И всё было бы ничего, пока одним солнечным утром я не понял, что... 

2. 
...слепну. 

3. 
сначала мне кольнуло в глазу, там что-то лопнуло с писком, будто вошь пробралась мне под веко, что и не странно совсем, я ведь давно перестал следить за собою, с тех пор, как ушла та, кто мыла голову, расчёсывала локоны, из-за которой я скрепя сердце менял бельё и даже прыскался всякой хнёй, от которой она так забавно морщила нос, то ли от удовольствия, то ли просто от радости, мы ведь были счастливы, да? - нет смысла вспоминать о наших потешных гримасах, теперь, когда соберись кто написать мой портрет, он столкнулся бы с абстрактным клубком морщин, кругов под глазами и брылей, заросших убористой шерстью; но и это всё чушь, и это лишь прыжок в сторону, ведь зачем портреты тому, кто уже не способен их видеть; 
так вот утром я ощутил, что мир значительно потемнел, и смотрю я на него как сквозь евангельское мутное стекло, что свет располосован как бритвой в безобразную кашу витражных ошмётков, и вместо обычной пьяной рожи, я вижу лишь совокупность черт, да и та довольно условна; 
и день ото дня я всё лучше понимал, что свету всё труднее пробиться ко мне, и буквы, с досадой, более по привычке нащупанные на клавиатуре, выстраиваются на мониторе в какуюто бессвязно пляшущую пьяную рать, идущую против меня, и что, похоже, согласно заветам плешивого мудака единожды связанный неминуемо должен ослепнуть;
когда маресьеву оттяпали ноги, он загрустил. но грустил достойно, орденоносно, медвежьей тоской. еврей бы грустил пронзительно, рвал душу окружающим пронзительной яшиной скрипкой, а этот, минуя альты, сразу загудел кряжистым контрабасом. низким гулом, от которого пузырятся по стенам обои, трещат мебеля и вянет герань на окошке. уху недоступен этот диапазон, его можно принять только сердцем. обновлённые до пламенных моторов сердца окружающих стали чихать и сбоить, а это был непорядок. так сказал комиссар, по-библейски резко сказал. что, мол, хватит тут смердеть дохлым лазарем, встань и иди, рассупонился, когда враг у ворот, а мы ещё на свадьбе попляшем.
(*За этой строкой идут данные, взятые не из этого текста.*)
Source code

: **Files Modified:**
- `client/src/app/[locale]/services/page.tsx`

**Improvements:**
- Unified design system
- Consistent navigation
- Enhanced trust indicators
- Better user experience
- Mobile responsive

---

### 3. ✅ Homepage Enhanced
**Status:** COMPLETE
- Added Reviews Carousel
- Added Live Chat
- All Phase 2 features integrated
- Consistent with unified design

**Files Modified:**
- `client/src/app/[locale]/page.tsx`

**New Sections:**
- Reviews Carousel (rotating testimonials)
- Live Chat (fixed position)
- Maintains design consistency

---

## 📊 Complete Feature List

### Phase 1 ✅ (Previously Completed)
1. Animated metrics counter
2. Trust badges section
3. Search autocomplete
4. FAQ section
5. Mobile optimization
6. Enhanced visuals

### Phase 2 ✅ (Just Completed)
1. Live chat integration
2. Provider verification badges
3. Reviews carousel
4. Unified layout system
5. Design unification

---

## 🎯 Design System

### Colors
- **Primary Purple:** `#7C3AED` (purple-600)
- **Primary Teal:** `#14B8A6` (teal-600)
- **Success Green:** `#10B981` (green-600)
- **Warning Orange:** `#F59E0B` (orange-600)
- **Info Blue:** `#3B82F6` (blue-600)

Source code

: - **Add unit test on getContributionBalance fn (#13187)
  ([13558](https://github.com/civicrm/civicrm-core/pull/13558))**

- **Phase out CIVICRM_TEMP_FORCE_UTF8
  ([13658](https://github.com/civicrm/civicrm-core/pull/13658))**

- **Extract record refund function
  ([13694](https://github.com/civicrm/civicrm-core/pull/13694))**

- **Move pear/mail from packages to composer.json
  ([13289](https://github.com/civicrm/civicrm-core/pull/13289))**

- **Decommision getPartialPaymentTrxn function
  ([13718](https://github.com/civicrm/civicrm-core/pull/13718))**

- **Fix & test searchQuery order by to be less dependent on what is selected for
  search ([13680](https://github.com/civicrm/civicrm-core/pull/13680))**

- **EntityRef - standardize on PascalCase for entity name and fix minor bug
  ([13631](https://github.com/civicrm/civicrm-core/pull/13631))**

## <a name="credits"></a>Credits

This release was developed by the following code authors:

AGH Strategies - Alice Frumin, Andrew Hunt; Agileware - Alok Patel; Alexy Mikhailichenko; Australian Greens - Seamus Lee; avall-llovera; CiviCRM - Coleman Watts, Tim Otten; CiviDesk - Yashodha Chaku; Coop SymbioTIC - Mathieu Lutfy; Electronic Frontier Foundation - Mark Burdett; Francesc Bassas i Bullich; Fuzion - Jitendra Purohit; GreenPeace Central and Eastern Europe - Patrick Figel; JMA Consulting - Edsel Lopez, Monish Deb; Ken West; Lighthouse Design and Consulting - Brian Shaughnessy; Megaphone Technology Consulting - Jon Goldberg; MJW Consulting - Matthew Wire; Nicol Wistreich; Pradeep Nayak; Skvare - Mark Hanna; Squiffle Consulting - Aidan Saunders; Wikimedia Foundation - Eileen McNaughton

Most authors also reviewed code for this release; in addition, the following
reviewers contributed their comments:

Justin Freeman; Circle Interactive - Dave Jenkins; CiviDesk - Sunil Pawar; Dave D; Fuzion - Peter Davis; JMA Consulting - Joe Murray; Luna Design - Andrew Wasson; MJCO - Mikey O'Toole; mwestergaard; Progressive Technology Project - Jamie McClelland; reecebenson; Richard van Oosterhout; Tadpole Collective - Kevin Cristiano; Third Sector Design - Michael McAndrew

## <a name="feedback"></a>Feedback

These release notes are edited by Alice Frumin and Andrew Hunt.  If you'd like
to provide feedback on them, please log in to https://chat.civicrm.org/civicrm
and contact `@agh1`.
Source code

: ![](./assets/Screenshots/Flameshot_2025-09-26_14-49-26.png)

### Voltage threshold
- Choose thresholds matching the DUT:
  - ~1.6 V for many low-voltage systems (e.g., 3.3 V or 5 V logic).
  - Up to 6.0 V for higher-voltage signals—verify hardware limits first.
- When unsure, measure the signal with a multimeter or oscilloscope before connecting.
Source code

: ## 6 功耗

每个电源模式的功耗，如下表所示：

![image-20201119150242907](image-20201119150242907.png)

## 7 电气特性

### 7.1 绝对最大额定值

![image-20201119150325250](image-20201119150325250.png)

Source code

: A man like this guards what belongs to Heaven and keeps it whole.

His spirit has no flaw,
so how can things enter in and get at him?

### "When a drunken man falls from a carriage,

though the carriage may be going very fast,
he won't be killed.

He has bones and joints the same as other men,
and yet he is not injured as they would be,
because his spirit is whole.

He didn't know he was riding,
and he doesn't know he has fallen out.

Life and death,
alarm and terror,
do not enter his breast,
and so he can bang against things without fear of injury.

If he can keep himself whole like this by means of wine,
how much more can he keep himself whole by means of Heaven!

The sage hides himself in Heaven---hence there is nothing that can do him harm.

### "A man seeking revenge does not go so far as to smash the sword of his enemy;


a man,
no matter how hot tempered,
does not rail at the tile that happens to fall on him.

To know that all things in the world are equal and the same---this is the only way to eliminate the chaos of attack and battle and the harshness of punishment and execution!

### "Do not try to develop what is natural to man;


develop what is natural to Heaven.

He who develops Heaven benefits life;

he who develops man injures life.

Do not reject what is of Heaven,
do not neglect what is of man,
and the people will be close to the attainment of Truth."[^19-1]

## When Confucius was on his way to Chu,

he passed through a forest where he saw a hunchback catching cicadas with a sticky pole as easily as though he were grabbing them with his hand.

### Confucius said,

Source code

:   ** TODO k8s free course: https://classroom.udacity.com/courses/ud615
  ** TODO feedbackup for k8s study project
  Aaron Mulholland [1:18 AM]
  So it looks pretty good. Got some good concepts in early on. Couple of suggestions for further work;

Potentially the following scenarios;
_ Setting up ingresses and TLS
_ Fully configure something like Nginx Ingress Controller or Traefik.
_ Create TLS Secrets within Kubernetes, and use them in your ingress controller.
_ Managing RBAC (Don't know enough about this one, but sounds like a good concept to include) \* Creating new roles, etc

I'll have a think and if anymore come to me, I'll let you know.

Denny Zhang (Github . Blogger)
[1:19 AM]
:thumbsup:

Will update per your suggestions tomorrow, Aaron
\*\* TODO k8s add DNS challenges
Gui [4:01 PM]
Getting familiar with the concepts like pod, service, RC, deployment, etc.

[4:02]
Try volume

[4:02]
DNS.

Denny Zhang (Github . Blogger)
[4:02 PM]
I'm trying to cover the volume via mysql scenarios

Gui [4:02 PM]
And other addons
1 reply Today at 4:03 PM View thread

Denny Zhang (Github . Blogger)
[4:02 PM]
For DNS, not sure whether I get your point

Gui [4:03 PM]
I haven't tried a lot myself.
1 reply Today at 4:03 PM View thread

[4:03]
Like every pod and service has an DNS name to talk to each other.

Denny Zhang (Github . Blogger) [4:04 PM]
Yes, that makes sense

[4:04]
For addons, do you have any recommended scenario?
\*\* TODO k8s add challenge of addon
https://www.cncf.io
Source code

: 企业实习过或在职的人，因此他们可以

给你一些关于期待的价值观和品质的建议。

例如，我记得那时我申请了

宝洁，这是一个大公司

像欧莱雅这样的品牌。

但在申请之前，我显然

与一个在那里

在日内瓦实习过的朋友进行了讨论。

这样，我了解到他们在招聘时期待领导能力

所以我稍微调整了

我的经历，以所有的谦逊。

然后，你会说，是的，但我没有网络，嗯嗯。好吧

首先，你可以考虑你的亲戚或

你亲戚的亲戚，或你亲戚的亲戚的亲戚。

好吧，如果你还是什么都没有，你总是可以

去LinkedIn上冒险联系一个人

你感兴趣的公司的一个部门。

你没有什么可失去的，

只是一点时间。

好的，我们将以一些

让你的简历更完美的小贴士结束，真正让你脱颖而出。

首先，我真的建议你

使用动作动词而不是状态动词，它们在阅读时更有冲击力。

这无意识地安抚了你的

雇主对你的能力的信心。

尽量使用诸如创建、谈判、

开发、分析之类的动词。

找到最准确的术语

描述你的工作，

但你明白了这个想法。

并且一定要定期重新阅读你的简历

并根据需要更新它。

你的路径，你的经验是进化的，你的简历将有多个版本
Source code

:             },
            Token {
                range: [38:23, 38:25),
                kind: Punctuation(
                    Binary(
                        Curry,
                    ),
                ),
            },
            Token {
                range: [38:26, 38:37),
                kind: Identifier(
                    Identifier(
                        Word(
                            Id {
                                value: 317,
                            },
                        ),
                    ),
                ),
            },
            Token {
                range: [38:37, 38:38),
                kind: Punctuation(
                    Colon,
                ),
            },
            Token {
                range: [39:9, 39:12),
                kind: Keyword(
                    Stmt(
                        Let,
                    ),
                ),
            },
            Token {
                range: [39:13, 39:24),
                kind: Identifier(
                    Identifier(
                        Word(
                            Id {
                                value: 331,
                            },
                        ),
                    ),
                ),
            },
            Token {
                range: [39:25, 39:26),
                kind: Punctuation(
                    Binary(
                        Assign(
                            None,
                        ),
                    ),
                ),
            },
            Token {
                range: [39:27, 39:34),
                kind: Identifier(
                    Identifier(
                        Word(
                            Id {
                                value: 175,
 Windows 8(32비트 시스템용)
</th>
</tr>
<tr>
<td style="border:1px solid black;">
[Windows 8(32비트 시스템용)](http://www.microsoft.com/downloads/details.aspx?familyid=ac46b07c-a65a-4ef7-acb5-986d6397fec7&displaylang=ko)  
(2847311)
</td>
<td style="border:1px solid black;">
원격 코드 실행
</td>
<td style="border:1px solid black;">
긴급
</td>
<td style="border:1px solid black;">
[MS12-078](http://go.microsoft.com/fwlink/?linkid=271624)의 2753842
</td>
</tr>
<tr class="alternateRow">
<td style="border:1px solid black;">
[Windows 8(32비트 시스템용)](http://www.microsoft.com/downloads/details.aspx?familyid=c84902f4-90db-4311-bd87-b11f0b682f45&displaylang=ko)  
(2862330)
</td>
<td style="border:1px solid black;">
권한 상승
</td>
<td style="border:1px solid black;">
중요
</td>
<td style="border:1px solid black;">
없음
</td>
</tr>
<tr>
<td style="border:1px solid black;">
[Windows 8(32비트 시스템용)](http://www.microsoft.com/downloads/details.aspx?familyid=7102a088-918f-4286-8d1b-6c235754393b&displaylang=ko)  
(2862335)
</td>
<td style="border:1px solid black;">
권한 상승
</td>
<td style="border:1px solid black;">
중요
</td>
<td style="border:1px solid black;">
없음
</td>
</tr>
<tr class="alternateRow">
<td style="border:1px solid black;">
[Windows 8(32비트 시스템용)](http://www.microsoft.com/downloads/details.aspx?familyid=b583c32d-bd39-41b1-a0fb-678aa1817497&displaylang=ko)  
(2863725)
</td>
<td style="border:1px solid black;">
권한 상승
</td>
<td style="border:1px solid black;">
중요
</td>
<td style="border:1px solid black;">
И возымело, и доплясал герой без ног до берлина; 
но я то, вашу мать, не маресьев, у меня ноги хоть куда, я скорее навроде островского, только тот, кретин, был со стальными подшипниками вместо яиц, а у меня всё как у людей, хоть и лучше, и роднит нас дай бог та самая слепота, что ввела его в когорту бессмертных, а меня, наощупь, лишь на воняющую гудроном крышу банальной высотки, где стою я как булгаковский чорт на краю, и взираю на опять же грозу, только прёт она не со стороны средиземного моря, а с маркизовой лужи, и не вижу я нихера, ровным счётом совсем нихера кроме молний, да и то, больше слышу их, и борюсь с маресьевским «иду на грозу», до которой всего лишь шаг, и от шага в гремящее никуда меня ограждает невнятная мелочь и чушь, пелена на глазах, и по сучьему дарвину в совокупности с торой всё понятно, ясно, и свет в тоннеле брезжится именно тот, что последний, но... 

4. 
...именно в этот момент я вдруг понял, что законы природы говно. Что Дарвин мудак. Что Далиле простительно. А завесу и пелену на глазах можно — раз! - и почикать. Я отступил, нащупал в кармане трубу, нажал единичку, и в ответ на вломившийся в ухо восторг, сурово попросил приехать и с божьей помощью обстричь мне проклятую чёлку.